Earth’s Last Hope by Mary L. Schmidt is a really fascinating sci-fi disaster book that takes a total left turn halfway through the plot. It starts off feeling like a traditional prepper story, but quickly escalates into a deep-state military thriller. I appreciated the grounded, everyday tone the author uses to show what life would actually be like inside an underground bunker. I especially loved the focus on training the teens to take over complex operations because it adds a smart, long-term layer to the survival strategy, showing that the community is actively planning for the future instead of just waiting around. The casual, easy-flowing dialogue makes it feel like you are overhearing genuine families navigating a global disaster. By blending the harsh truths of an environmental collapse with uplifting, relatable moments, the book actually transforms into an unexpectedly touching story of survival. It’s an engaging read that avoids a ton of tech jargon while keeping the stakes high.

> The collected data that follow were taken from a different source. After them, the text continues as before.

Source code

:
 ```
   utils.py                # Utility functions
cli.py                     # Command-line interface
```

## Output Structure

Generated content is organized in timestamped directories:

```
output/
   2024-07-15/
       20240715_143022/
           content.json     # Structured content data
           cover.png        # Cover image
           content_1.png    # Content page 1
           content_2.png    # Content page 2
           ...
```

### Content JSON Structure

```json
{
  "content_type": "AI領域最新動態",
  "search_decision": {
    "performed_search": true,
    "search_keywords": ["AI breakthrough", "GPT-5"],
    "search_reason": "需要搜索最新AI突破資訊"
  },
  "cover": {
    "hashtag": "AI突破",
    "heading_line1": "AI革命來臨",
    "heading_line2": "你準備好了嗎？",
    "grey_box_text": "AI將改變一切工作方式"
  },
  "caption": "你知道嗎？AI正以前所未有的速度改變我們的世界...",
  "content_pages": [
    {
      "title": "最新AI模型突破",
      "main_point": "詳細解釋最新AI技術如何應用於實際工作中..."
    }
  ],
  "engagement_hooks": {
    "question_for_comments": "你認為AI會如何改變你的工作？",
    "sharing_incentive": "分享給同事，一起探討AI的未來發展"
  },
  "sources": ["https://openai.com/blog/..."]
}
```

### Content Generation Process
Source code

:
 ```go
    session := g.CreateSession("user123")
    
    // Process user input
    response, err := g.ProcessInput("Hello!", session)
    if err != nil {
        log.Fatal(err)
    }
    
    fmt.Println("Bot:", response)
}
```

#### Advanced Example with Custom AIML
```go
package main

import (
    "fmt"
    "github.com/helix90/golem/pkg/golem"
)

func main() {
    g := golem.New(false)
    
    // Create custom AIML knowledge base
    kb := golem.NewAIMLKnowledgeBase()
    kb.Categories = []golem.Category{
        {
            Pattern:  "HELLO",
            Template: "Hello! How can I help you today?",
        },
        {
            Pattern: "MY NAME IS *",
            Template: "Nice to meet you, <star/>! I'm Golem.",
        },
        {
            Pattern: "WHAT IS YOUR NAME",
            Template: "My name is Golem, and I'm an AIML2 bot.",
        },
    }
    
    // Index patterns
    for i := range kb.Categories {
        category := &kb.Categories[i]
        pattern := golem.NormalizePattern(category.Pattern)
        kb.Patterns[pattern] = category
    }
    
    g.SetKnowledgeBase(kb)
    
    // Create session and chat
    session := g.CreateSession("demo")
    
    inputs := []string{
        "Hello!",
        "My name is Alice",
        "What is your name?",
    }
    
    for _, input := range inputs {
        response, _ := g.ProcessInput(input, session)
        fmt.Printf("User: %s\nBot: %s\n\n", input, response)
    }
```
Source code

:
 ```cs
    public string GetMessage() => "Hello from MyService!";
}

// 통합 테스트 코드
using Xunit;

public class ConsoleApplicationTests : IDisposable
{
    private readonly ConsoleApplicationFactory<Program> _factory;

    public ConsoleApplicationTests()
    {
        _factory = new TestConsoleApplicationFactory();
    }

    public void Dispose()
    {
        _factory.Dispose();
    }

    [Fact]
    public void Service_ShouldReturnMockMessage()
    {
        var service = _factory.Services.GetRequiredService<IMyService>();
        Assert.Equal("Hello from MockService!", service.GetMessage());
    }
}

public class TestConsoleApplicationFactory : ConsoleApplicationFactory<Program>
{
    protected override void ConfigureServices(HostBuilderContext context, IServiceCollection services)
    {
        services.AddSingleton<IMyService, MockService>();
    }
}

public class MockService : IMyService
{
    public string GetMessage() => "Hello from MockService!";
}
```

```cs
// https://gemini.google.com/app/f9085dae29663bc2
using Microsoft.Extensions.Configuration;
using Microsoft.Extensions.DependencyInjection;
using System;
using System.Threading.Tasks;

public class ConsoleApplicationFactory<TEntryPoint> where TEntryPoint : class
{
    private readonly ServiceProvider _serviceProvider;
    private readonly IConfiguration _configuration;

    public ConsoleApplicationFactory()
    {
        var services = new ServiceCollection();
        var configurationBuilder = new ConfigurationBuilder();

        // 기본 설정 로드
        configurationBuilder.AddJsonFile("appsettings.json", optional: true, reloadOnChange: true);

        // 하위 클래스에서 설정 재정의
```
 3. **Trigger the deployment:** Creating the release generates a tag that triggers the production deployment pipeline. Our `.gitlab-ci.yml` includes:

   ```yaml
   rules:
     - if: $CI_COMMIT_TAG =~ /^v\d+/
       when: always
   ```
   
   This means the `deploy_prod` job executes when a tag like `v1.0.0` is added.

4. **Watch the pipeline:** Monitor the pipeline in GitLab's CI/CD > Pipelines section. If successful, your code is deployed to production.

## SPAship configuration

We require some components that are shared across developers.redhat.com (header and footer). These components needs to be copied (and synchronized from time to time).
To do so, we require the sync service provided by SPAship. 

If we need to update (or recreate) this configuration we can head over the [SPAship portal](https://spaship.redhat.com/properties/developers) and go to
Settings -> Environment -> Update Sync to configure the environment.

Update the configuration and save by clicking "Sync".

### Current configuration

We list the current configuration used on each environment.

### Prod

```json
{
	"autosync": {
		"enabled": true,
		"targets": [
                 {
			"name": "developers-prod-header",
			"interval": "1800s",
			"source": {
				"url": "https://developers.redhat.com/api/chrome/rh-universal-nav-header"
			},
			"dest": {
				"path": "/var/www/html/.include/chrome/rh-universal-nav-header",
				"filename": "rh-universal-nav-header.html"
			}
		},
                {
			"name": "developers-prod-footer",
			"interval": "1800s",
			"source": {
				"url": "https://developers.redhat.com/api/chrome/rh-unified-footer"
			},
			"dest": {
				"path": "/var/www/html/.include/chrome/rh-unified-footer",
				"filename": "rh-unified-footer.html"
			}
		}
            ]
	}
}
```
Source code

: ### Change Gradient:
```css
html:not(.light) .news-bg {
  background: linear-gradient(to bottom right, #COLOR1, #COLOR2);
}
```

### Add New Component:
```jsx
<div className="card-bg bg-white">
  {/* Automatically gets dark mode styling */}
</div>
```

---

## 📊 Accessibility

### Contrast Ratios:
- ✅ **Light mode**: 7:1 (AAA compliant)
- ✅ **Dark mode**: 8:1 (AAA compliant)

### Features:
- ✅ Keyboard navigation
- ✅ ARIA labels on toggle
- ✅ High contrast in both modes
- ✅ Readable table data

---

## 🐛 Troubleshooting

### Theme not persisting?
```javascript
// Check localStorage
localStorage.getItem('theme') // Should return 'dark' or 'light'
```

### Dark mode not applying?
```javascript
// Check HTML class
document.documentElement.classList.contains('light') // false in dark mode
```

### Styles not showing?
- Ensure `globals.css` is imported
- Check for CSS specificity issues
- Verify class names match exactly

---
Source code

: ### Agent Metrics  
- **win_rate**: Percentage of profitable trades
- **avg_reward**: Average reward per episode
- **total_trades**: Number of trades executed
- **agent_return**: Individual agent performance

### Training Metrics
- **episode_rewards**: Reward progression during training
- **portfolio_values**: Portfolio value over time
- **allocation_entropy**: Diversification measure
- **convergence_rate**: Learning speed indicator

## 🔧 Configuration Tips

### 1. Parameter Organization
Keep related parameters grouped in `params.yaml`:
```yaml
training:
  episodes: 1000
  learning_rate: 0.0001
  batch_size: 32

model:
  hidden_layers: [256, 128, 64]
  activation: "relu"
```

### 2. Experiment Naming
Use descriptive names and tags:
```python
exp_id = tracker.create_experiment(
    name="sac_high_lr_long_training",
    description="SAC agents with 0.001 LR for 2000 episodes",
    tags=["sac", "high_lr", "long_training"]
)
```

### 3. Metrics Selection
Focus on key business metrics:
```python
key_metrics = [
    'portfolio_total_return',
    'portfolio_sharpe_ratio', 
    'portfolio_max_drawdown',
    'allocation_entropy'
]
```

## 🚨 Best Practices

I recommend it to fans of military sci-fi, intense environmental doomsday stories, or anyone who loves a good government conspiracy twist.

Divine Zape

In Earth’s Last Hope by Mary L. Schmidt, an apocalyptic event looms ahead. Scientific monitoring reveals that there are only hours left before the caldera blows. Dr. Theodore Grey, the head scientist with the USGS and the USA, is appalled at the magnitude of what is about to happen as the danger grows imminent with every passing hour. What could have gone wrong with their observations of the caldera? Dr. Grey alerts the President of the impending catastrophe, and General James Tilson decides to evacuate with his family and extended family, including doctors Sarah and Aaron and their children. Now they are in an underground bunker, a world of darkness beneath the Denver Federal Center. As the volcanic ash and a blizzard plunge the world into darkness, survivors are achingly aware that they might be headed for a ten-year volcanic winter. But there is a twist that makes the story even more suspenseful.

Mary L. Schmidt is a great storyteller who expertly modulates pacing and tension, opening the story with frantic security briefings and desperation accompanying the evacuations. Then the story shifts to the experience of settling into life in the bunker, characterized by medical emergencies, learning, and hydroponic farming. The tension accelerates through every page with the way the author delivers the sense of uncertainty that overwhelms the characters and the revelation of an alien intervention. Earth’s Last Hope presents a finely drawn setting, like the devastated landscapes of Denver and the steel-walled bunkers. Characterization is expertly achieved through family dynamics that are multi-generational. This is a novel about leadership in times of existential crisis, crafted in stellar prose and brimming with action and tension.